To this organization, Lucien Lelong brought an Oxford education, a vigorous personality. Most efficient of all couturiers, Lelong housed himself in a 9-story building, passing in Paris for a skyscraper, and proceeded to produce 1,000 models a year under 20th century working conditions. Lelong is popular with U. S. buyers. Particularly popular are his three perfumes : "A," for the exotic woman (or the unexotic woman who, acting out of character, is attending an exotic affair); "B," the perfume pour le sport; "C," the delicate scent for the ingénue.
Premet. More than 1,000,000 women are said to have worn the boyish black gown, with white collars and cuffs, which went by the name of La Garconne.

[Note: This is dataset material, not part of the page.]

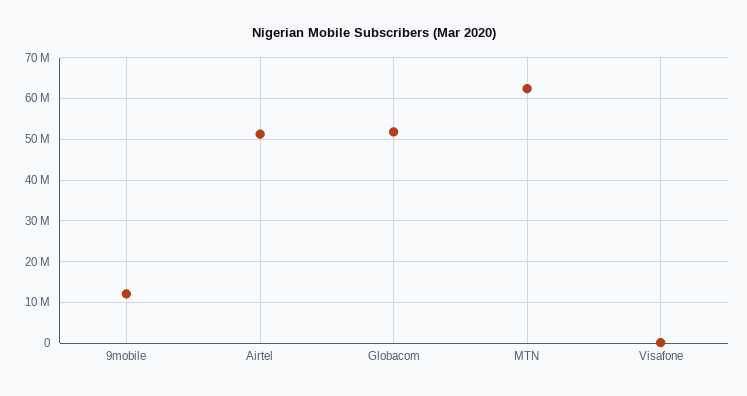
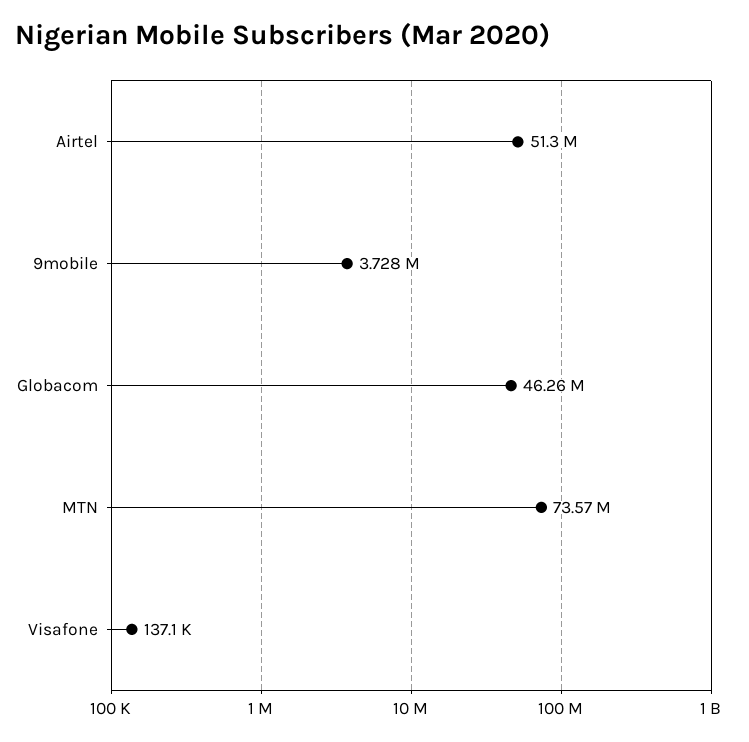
9mobile: 12000000 -> 3728000
Globacom: 52000000 -> 46260000
MTN: 62000000 -> 73570000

It was the House of Premet which invented La Garconne to ride the wave of the novel's popularity. Madame Charlotte, the present head of the house, is herself one of the most beautiful women in Paris, with mauve hair which has an interesting history.*
Louiseboulanger. To Louiseboulanger belongs the credit of discovering the secret of the down-in-the-back hemline. Primarily a dressmaker, rather than dress seller, she amuses herself by studying the personality of unusual women, then designing costumes to suit them. Her greatest triumph has been with the Actress Spinelly, whose frocks are an annual Parisian wonder.
Through the salons of these internationally-known couturiers, last week, wandered the elite of Paris and of Paris visitors. But U. S. women of fashion need not despair because they were not in Paris last week. Let them but wait until fall and they will find the most classic models of Worth, the most daring of Vionnet's designs, reproduced in many a U. S. department store. Instead of paying $500 for a sports costume by Chanel, they will pay $200 or $300 for a replica of the same costume in a Manhattan shop. For Paris dressmakers have found no way to prevent copying of their creations. Madame Charlotte made but 1,000 of the 1,000,000 copies of La Garçonne. As simplicity is the vogue in Paris, U. S. copyists may turn out French designs for $50 or $75. Even now the buyers are speeding homeward with dearly purchased models, ready to put them in the hands of expert imitators, preparing for the nation's great fall shopping season.